> [Task statement]
Write the entries out exactly, with the final line being the one containing "counselors and admissions".

Source data:
______
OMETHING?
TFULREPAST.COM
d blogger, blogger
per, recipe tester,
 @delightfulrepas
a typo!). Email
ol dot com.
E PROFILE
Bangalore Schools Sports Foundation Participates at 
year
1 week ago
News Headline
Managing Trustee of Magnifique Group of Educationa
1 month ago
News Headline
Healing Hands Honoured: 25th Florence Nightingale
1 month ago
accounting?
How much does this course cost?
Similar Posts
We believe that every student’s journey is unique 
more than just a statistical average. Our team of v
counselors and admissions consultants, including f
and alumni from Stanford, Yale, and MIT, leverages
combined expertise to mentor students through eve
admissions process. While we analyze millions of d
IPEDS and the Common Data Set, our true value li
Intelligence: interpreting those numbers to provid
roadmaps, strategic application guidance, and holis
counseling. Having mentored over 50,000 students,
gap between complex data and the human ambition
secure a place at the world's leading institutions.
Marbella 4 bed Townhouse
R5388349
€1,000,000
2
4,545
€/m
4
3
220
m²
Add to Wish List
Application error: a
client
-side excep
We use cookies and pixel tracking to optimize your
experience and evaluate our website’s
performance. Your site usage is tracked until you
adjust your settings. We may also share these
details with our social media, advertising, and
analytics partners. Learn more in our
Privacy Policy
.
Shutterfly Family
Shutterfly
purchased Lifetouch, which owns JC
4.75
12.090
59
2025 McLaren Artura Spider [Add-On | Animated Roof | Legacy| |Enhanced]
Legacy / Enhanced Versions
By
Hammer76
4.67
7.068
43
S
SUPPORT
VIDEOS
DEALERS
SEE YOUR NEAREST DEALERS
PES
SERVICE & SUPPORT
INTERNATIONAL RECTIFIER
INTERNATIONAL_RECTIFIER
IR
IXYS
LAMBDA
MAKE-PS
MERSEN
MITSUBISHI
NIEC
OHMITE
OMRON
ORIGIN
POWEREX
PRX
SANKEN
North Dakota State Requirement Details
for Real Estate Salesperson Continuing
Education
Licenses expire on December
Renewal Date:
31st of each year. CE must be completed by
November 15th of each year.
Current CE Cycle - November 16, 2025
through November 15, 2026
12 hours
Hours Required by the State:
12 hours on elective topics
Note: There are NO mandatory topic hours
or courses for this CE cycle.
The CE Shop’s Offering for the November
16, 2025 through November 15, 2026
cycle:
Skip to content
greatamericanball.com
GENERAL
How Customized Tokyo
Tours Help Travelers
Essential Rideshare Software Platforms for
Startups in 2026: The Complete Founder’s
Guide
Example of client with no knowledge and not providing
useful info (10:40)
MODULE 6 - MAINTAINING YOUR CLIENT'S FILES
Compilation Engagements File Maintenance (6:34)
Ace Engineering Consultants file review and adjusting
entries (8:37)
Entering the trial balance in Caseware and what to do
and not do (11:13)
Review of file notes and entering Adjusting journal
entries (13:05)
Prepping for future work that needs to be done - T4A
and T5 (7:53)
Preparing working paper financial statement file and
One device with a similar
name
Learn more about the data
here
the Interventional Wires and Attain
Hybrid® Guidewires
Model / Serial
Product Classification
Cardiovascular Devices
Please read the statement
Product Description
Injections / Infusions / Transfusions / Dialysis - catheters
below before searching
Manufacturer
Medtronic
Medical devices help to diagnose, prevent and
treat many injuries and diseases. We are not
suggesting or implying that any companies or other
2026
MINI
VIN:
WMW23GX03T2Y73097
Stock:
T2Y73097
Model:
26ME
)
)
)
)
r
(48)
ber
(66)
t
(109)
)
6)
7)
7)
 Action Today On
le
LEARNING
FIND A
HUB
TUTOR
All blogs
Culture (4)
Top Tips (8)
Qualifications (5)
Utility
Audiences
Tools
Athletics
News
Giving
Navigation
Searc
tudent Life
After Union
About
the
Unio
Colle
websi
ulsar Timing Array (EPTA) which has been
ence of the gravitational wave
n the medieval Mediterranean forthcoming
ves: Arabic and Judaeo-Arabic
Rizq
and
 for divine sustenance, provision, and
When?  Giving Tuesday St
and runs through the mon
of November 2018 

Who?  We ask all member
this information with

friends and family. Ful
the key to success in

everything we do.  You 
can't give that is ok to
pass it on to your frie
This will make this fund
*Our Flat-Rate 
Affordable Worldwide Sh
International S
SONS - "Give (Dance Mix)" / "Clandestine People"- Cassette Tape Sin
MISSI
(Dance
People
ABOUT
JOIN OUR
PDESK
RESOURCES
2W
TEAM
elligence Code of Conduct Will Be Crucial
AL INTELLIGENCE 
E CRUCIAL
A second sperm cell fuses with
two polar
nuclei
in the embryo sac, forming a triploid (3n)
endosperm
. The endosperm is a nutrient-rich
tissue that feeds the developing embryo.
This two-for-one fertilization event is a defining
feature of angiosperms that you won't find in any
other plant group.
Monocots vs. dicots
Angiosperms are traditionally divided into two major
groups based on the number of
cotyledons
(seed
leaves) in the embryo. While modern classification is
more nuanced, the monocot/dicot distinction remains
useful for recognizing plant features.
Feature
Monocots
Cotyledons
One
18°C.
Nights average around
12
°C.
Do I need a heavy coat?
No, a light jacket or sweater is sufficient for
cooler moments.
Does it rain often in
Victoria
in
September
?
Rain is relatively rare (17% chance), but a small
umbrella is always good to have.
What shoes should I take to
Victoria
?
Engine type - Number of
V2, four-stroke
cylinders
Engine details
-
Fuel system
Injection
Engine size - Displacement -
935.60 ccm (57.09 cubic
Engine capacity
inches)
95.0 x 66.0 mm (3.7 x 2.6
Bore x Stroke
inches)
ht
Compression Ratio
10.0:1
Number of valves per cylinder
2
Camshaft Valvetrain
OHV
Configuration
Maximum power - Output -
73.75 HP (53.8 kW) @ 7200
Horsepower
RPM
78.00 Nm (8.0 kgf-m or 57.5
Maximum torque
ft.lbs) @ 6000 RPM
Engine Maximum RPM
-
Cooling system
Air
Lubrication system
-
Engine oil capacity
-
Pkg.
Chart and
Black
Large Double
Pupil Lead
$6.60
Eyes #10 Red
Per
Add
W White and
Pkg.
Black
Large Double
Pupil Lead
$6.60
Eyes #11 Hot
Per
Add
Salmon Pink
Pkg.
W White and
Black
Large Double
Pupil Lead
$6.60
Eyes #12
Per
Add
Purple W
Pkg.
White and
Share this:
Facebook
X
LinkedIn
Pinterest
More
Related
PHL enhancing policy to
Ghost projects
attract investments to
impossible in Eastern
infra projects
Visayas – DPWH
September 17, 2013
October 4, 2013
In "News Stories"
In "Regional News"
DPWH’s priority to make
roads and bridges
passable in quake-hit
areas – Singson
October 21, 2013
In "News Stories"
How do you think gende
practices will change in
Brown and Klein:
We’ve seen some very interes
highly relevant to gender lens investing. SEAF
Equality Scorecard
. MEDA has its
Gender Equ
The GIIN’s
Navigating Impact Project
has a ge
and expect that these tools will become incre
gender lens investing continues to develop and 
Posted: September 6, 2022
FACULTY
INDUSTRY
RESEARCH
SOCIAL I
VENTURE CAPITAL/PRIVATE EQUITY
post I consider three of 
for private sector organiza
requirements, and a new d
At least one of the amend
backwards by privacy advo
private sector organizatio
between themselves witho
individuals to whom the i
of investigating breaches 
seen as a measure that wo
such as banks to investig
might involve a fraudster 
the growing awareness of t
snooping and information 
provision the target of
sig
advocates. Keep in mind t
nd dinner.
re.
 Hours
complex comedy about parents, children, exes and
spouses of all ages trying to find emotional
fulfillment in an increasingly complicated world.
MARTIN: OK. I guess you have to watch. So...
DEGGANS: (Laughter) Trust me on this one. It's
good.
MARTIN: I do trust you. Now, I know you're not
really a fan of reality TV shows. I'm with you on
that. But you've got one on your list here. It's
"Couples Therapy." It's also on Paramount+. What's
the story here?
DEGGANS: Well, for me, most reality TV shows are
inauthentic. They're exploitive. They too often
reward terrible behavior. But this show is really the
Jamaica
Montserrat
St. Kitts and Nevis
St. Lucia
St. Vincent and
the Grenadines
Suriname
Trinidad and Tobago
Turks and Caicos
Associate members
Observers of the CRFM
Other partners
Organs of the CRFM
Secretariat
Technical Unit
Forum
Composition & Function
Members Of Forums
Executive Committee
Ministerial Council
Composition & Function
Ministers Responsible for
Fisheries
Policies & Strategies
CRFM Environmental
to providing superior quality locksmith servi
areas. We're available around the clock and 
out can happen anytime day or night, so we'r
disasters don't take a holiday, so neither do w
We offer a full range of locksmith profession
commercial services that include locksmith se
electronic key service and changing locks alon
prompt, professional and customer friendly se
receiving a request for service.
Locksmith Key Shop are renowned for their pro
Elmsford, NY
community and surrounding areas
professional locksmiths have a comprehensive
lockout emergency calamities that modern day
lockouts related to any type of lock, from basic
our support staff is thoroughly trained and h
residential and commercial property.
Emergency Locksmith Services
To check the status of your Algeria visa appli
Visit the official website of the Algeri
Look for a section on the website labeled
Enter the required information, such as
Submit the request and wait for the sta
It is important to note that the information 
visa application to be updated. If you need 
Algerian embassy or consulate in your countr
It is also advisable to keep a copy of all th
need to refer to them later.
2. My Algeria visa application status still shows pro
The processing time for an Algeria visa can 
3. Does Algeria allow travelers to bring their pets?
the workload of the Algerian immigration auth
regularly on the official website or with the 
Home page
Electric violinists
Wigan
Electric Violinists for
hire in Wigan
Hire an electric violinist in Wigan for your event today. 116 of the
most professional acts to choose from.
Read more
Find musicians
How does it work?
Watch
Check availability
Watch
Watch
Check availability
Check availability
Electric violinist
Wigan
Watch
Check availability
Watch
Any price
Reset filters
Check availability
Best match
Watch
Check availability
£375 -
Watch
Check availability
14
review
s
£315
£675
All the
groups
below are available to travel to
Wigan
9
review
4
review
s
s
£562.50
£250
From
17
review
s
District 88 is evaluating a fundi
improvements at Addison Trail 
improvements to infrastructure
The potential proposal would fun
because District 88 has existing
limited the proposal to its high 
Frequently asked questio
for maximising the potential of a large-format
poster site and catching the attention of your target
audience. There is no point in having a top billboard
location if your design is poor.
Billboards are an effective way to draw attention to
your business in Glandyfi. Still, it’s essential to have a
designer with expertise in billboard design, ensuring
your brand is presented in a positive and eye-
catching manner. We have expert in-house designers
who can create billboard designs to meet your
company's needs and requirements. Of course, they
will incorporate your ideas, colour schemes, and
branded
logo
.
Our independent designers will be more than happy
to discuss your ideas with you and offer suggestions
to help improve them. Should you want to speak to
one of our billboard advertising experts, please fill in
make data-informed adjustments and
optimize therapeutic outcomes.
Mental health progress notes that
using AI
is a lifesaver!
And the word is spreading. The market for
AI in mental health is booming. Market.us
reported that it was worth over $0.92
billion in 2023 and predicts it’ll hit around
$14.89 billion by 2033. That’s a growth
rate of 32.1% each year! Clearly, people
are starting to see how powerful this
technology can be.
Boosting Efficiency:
______
> [Answer below]
OMETHING?
TFULREPAST.COM
d blogger, blogger
per, recipe tester,
 @delightfulrepas
a typo!). Email
ol dot com.
E PROFILE
Bangalore Schools Sports Foundation Participates at 
year
1 week ago
News Headline
Managing Trustee of Magnifique Group of Educationa
1 month ago
News Headline
Healing Hands Honoured: 25th Florence Nightingale
1 month ago
accounting?
How much does this course cost?
Similar Posts
We believe that every student’s journey is unique 
more than just a statistical average. Our team of v
counselors and admissions consultants, including f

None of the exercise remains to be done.